Over the last 5+ years my calendar has not lined up with the FarRider’s calendar, so it was good to add the Tottenham ride to my calendar. The general concept with a FarRider’s Ride To Eat is 500km to the lunch location and 500km home. From Canberra, Tottenham is about 430km so it won’t take much of a detour to make up the full 1,000km for the day. And compared to the longer IBA rides I can leave and get home at a very reasonable hour.
Up at 5am I realise I hadn’t really thought enough about the ride, what I was going to take, or even what my route was going to be … the only thing I knew was that Tottenham was about 430km from home so if I left at 6am I’d have time for a detour to add some distance and still get there by opening of check in at 11:30. Oh and I glanced at the BOM site and it was going to be a bit wet.
So while having brekkie I quickly check a couple of routing options, threw a few things in the top box, and hit the road.
My plan – get to Parkes and either head straight to Tottenham along the Bogan Way (140km), or continue north to Narromine and Trangie before heading south to Tottenham via Albert (220km). And my route home … I’ll worry about that later as that will depend a bit on how many kilometres I have to do to make up my 1,000km for the day.
Rolling out of the driveway right on 6am shrouded in fog, fill the bike up (ouch fuel has gone up again), and grab a receipt for my start time and I’m outta here.

## Activities
1 > Transcribe the passage of the Tottenham ride account starting with "My plan – get" and going on through "I’m outta here.".
2 > In the Tottenham ride account, what time did check-in open at Tottenham?

## Raw data
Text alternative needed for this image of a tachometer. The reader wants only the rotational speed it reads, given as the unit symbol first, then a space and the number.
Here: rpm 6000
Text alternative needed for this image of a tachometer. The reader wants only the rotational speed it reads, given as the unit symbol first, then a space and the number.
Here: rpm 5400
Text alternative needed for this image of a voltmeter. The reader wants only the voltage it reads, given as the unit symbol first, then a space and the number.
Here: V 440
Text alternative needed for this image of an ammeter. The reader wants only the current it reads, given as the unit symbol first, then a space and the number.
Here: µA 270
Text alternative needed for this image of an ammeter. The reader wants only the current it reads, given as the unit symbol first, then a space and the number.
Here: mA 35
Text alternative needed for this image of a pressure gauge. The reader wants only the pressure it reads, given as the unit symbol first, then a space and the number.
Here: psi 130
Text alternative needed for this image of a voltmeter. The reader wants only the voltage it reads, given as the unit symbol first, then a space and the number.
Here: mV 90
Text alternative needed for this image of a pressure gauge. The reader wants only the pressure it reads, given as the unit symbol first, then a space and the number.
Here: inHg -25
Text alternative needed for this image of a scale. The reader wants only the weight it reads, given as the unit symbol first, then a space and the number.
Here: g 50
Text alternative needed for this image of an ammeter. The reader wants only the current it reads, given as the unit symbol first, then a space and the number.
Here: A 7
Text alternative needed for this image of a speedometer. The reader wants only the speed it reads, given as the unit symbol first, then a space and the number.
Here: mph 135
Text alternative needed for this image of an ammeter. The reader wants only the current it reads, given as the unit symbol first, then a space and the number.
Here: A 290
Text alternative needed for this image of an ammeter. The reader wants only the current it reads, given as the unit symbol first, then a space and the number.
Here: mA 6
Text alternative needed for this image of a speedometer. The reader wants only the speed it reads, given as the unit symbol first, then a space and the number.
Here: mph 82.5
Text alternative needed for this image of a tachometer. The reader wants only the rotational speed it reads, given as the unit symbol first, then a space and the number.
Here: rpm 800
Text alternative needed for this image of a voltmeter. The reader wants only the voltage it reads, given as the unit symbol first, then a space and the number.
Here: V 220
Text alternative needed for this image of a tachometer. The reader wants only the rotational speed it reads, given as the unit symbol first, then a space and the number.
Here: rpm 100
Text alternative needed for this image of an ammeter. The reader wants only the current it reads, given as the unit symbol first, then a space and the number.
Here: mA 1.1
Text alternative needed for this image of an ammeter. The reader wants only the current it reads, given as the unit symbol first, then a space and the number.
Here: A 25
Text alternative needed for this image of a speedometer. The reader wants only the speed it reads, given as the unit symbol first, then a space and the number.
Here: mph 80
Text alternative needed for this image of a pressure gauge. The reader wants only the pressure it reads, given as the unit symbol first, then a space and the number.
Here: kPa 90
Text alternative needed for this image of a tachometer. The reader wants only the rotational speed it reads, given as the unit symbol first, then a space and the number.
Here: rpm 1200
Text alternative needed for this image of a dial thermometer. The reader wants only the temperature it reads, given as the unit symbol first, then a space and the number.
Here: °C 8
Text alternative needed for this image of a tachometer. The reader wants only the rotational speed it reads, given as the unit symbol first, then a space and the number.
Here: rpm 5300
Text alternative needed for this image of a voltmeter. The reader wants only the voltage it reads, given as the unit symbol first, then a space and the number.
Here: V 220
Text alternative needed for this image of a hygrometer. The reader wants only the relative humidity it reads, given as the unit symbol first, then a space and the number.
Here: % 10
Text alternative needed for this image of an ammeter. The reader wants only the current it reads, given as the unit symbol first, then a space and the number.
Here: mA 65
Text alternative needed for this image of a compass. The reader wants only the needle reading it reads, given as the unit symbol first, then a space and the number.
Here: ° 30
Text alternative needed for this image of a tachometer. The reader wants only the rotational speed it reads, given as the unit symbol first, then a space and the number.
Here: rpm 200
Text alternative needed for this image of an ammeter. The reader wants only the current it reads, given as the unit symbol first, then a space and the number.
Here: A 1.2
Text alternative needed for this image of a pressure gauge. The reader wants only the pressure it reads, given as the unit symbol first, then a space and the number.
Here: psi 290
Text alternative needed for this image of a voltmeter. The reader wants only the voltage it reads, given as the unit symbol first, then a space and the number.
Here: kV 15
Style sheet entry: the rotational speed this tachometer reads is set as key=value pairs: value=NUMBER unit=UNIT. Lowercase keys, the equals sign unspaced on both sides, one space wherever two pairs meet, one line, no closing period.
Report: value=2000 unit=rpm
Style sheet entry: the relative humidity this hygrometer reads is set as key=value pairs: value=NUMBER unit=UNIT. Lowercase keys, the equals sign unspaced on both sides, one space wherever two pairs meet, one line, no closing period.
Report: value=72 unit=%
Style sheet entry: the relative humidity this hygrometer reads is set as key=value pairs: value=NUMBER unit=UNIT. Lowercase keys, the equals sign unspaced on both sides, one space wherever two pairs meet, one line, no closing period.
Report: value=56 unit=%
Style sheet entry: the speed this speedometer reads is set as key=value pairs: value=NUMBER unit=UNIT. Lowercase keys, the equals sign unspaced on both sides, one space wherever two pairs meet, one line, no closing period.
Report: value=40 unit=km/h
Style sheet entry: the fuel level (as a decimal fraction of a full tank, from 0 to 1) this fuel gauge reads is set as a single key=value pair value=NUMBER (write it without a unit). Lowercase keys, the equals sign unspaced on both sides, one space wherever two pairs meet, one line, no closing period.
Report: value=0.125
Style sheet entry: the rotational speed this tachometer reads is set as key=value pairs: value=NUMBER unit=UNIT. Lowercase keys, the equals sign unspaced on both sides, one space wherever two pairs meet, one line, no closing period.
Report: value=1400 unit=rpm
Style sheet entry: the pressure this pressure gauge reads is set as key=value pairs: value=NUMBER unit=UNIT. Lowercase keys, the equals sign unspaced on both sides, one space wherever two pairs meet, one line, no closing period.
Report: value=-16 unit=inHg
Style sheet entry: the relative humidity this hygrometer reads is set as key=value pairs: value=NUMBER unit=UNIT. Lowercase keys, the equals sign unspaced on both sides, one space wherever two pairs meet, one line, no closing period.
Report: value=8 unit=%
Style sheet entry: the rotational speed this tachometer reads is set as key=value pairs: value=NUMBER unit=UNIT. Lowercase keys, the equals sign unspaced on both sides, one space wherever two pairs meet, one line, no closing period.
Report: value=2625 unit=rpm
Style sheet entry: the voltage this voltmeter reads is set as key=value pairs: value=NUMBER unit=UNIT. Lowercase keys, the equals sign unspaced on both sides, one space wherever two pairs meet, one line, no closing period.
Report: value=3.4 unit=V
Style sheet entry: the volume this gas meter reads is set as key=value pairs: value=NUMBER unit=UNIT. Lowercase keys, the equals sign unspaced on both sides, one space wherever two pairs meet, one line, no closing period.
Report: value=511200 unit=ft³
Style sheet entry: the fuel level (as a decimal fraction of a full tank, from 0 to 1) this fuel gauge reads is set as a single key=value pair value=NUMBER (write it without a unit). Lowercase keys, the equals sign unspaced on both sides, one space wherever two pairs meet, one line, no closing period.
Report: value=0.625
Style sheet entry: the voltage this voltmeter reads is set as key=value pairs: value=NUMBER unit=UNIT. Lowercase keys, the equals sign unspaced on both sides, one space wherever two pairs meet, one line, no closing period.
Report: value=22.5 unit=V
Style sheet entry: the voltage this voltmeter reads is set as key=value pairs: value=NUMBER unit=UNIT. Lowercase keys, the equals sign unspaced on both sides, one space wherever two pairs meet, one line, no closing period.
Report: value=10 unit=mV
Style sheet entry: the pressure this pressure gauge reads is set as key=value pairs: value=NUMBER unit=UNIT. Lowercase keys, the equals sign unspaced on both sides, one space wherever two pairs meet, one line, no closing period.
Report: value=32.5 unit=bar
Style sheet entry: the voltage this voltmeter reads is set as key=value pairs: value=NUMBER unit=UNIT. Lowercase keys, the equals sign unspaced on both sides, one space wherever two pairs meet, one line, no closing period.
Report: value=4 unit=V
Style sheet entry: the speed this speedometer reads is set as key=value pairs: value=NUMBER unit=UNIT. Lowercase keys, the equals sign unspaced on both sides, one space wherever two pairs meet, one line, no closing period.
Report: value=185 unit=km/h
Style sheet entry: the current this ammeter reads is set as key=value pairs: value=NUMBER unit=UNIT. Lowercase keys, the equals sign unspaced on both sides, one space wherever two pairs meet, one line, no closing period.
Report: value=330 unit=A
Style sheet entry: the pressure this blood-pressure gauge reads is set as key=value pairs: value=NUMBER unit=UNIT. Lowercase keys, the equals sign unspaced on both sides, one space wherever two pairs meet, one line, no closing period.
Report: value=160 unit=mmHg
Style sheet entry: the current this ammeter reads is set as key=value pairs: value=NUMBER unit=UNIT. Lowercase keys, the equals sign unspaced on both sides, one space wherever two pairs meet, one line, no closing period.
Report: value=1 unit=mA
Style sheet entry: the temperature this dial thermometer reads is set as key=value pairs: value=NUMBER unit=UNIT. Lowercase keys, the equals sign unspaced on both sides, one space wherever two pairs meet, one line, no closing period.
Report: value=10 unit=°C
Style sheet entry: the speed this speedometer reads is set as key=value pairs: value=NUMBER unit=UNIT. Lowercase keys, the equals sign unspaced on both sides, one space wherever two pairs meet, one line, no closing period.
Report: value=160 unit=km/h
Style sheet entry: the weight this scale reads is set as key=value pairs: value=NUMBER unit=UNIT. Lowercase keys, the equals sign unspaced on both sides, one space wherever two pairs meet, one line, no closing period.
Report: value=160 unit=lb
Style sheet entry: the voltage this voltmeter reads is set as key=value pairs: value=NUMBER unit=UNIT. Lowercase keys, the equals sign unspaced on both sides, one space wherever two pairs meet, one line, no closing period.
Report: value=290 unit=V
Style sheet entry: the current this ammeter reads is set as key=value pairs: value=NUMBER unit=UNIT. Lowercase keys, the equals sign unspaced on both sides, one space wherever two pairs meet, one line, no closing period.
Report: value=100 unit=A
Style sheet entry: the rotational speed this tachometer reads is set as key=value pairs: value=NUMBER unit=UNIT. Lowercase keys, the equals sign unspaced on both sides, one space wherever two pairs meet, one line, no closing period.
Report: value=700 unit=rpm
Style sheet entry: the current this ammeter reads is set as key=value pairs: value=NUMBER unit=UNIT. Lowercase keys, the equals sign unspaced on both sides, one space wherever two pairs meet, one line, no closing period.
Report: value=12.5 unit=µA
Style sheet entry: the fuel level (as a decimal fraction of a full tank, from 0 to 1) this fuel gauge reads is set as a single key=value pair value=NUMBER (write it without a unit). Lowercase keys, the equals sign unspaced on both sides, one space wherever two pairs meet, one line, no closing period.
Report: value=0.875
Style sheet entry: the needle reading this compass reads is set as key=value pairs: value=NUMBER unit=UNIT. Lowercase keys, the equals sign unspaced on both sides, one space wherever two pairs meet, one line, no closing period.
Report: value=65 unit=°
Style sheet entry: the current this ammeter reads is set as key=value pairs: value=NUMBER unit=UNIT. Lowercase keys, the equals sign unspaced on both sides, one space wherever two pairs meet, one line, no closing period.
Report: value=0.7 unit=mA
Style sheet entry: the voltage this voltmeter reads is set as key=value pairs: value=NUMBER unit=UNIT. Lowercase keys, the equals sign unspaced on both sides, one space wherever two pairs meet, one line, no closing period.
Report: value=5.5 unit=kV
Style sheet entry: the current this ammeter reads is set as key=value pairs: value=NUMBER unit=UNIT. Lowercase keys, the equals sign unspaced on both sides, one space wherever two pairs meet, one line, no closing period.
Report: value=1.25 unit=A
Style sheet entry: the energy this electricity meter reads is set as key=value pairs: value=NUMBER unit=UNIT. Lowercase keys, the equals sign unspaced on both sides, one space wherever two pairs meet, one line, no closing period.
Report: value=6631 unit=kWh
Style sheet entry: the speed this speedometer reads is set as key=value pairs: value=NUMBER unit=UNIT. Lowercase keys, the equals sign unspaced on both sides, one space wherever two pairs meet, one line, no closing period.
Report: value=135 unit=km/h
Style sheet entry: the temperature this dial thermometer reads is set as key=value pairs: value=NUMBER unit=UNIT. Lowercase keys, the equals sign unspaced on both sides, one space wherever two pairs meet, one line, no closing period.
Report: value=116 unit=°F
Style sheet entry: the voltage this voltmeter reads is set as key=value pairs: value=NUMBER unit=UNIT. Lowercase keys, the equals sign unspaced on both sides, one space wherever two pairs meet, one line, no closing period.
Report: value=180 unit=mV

## Task results
1 >
My plan – get to Parkes and either head straight to Tottenham along the Bogan Way (140km), or continue north to Narromine and Trangie before heading south to Tottenham via Albert (220km). And my route home … I’ll worry about that later as that will depend a bit on how many kilometres I have to do to make up my 1,000km for the day.
Rolling out of the driveway right on 6am shrouded in fog, fill the bike up (ouch fuel has gone up again), and grab a receipt for my start time and I’m outta here.

2 > 11:30